What happens to used solar panels? DOE wants to know

By David Iaconangelo | 03/21/2022 07:16 AM EDT

Figuring out how to recycle old panels — or reuse parts like the precious metals often contained in them — is a looming challenge.

Department of Energy headquarters in Washington, D.C., as photographed Sept. 17, 2021.

Department of Energy headquarters in Washington. Francis Chung/E&E News

The Department of Energy released an action plan last week intended to help the United States launch a comprehensive system for handling and recycling solar panels, which some studies have suggested could make up a tenth of all electronic waste in coming decades.

The Solar Energy Technologies Office (SETO) announced a new target to bring the cost of recycling solar panels to about $3 per panel by 2030, a threshold that would make the practice economic for the first time.

That follows an earlier DOE goal to try to halve the price of solar power by decade’s end. By 2035, solar could contribute 37 to 42 percent of the grid’s power, in line with the Biden administration’s goal of a carbon-free grid by that year, according to the office, which is part of DOE’s Office of Energy Efficiency and Renewable Energy (EERE) (Energywire, Sept. 9, 2021).


The new recycling target would mean a cost reduction of “more than half,” DOE’s solar researchers estimated. It also would make recycling roughly as economic as sending old panels to landfills, a process that costs roughly $1 to $5 per panel before transportation costs are factored in, according to previous research from the National Renewable Energy Laboratory (NREL).

“As we accelerate deployment of photovoltaic systems, we must also recognize the pressing need to address end-of-life for the materials in a sustainable way,” said Kelly Speakes-Backman, EERE’s principal deputy assistant secretary, in a statement. “We are committed to ensuring that the recovery, reuse, recycling, and disposal of these systems and their components are accessible, low-cost and have minimal environmental impact.”

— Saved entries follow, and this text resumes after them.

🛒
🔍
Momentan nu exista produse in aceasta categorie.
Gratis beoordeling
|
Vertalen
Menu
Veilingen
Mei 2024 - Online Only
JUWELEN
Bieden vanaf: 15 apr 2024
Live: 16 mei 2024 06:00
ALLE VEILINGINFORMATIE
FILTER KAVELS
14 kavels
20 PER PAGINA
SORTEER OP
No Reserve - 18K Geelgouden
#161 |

To reach the target, the solar office is aiming to fill a knowledge gap about what happens to solar panels after they reach the end of their useful lives.

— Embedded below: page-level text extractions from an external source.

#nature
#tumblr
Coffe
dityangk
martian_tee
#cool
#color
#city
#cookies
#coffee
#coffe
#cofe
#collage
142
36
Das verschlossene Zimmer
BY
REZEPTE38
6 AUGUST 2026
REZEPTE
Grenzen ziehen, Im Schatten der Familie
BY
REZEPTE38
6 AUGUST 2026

“Little is known about the actual state and handling of [photovoltaic end-of-life panels],” including the amount of panel waste being generated, how owners go about decommissioning their panels, who handles the waste and how transportation works, DOE’s plan said.

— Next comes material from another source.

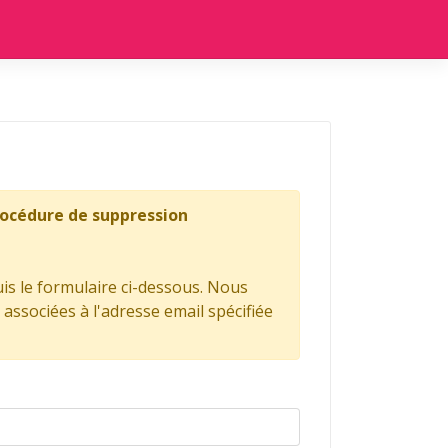
procédure de suppression
is le formulaire ci-dessous. Nous
ssociées à l'adresse email spécifiée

At least one thing is clear, though, for the solar industry: Figuring out how to recycle old panels — or reuse parts like the precious metals often contained in them — is a looming challenge.

By the end of this decade, about 8 million tons of solar modules could arrive in landfills globally, according to an NREL study published in 2020. By 2050, panels could make up 10 percent of all electronic waste, according to the lab. That level of waste could undermine solar’s “green” credibility and squander an opportunity to repurpose metals that could be reused in as many as 2 billion new panels, the study found (Energywire, July 20, 2020).

The challenge of dealing with solar’s waste trail has already created friction among energy groups.

Last November, nine organizations — including the Edison Electric Institute, the American Clean Power Association, the U.S. Chamber of Commerce and the National Association of Manufacturers — asked EPA to reclassify certain spent solar panels as “universal waste.”

That designation would allow panels to pile up at a given location in bulk and make it economic for recyclers to retrieve them. Yet the universal waste designation applies to consumer products that are considered too hazardous to accumulate safely at landfills — a characterization that the Solar Energy Industries Association said was misleading, given that only a small number of old panels would likely flunk EPA’s toxicity tests. The petition is still pending before EPA (Energywire, Feb. 16).

DOE said in the recycling action plan that it intends to embark on a series of interviews with solar users, waste management firms and recyclers on how to collect, transport and handle solar components. Researchers will also try to learn from the car and construction industries’ experiences with recycling, it said.

By 2024, the solar office aims to establish a comprehensive database containing information about specific materials, quantities, age, locations and causes of end-of-life panels, it said. It also plans to research ways to make solar panels’ design more suitable for recycling and reuse.